Other than that, the most recent blood work also showed that I am slightly anemic, which at least explains why I have been feeling so tired and dizzy again... I have not felt up to swimming anymore sad to say.  I miss having that energy but hopefully it will come back soon.

In the meantime, M and I are house-sitting/dog-sitting in South Riding at our friend Sherry's so traveling to the doctor was certainly made a lot easier this week. I am grateful for that.  Noah, of course, is very active.  I am getting more and more anxious to meet him.  

Won't be long now! :) 

Wednesday, July 1, 2009

30 weeks down, 9 to go!

This week has been markedly different from the weeks proceeding it – and in mostly good ways. For one, I’m out of work now (not a good thing), so I was able to enjoy the last few days spending time with my stepdaughter, who is with us until Sunday and has been since last Friday. We’ve spent a great deal of time swimming, which has been a huge blessing to me, as it is the one exercise I am amazingly able (and very well-able I might add) to do.

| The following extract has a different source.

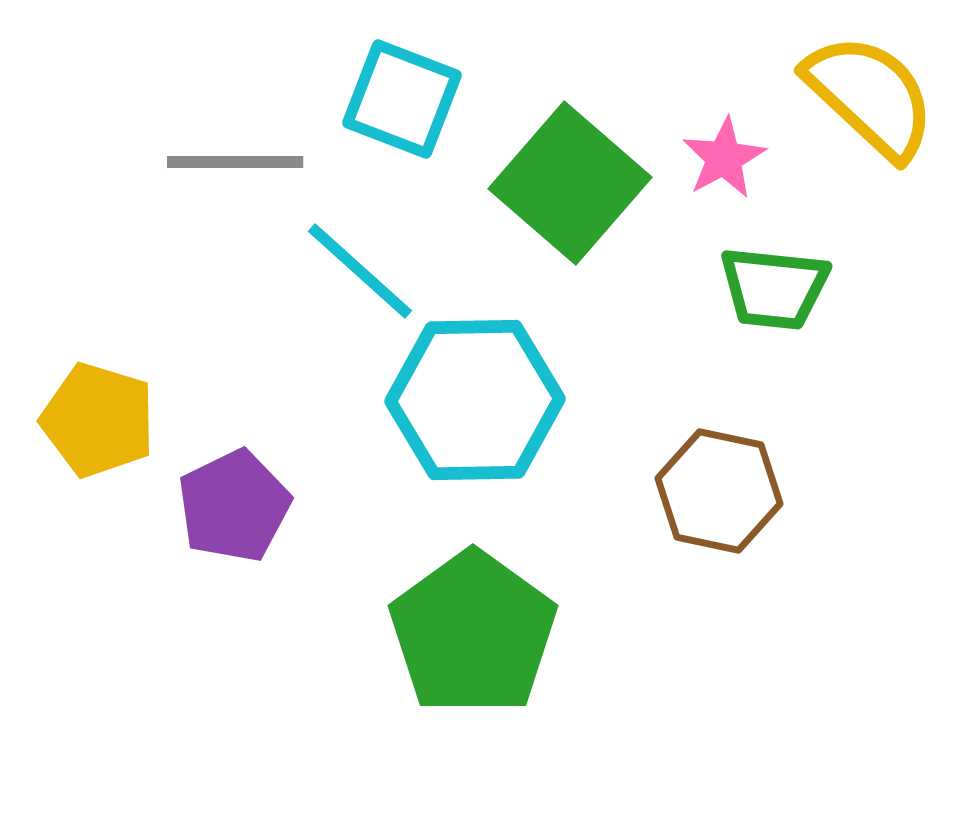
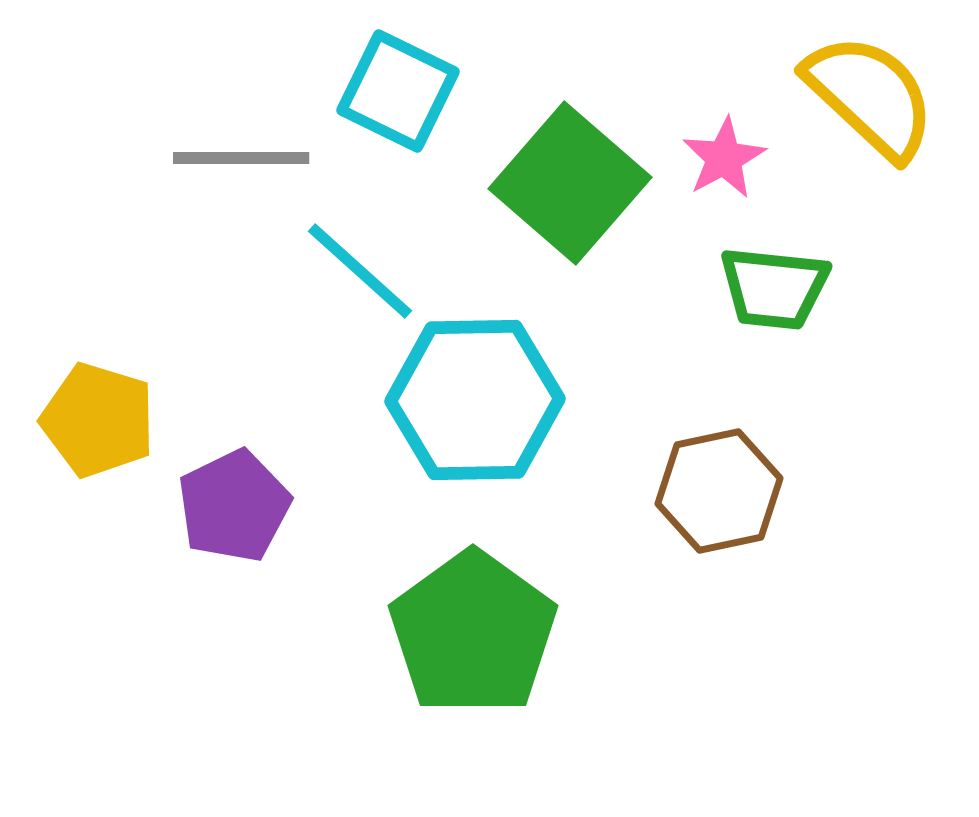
cyan square: moved 4 px left, 8 px up; rotated 5 degrees clockwise
gray line: moved 6 px right, 4 px up
brown hexagon: rotated 24 degrees counterclockwise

Believe it or not, I think pregnancy has somehow made me a better swimmer! Michael jokes that my belly acts like a fin that gives me more traction in the water LOL but I honestly feel strong – stronger than I have in a long time! (Special thanks to Sherry for getting me off the couch and into the water!) Vanessa really enjoys pool-time, especially the fact that she can “lift” me up in the pool, with me laying on my back on the surface of the water. She gets a very big kick (no pun intended) out of the fact that my belly emerges from under the water like a huge iceberg oddly shaped like her brother. Noah’s kicks and turns can clearly be seen under my black bathing suit which lays flat like a triangle on one side when my belly comes up out of the water and then shows off Noah’s round little back on the other. I have been amazed at how my belly has contorted lately, especially during our pool-time. Needless to say, I will not be posting any pictures of myself to illustrate this entry. Suffice it to say that the only way I could look more like orca or a penguin at the pool is if my bathing suit had a little bit of white on the stomach. Fortunately, my waddle only seems to appear on dry land!

To date, I have gained 21 pounds and with 9 weeks to go, I wonder how much bigger my belly could possibly get. I had an appointment with the OB yesterday who assured me that I am right on target with my weight and that I shouldn’t worry that Noah is a giant given the enormous size of my belly. He said I should think of myself as “gloriously small” and Noah as normal sized. That said, my fundal height has me measuring 1cm big and the OB estimated that Noah is approximately 3 ½ pounds now! He has certainly been packing a bigger punch these days so I suppose that I should not find that surprising.

In other news, which has been very upsetting to me, Michael and I are back at the drawing board now in terms of deciding when to have Noah and who to have deliver him if the choice does turn out to be ours to make. We had all but decided on September 2 with Dr. Silas but much to my dismay, I learned yesterday that that date does not work for him. So now we must decide whether we should change the date or the doctor. I am extremely anxious about making this decision, especially because I had total peace about it before we got the news yesterday. I am hoping that God will answer my prayers quickly, though Michael reminds me that whoever is meant to deliver Noah will – something I don’t doubt.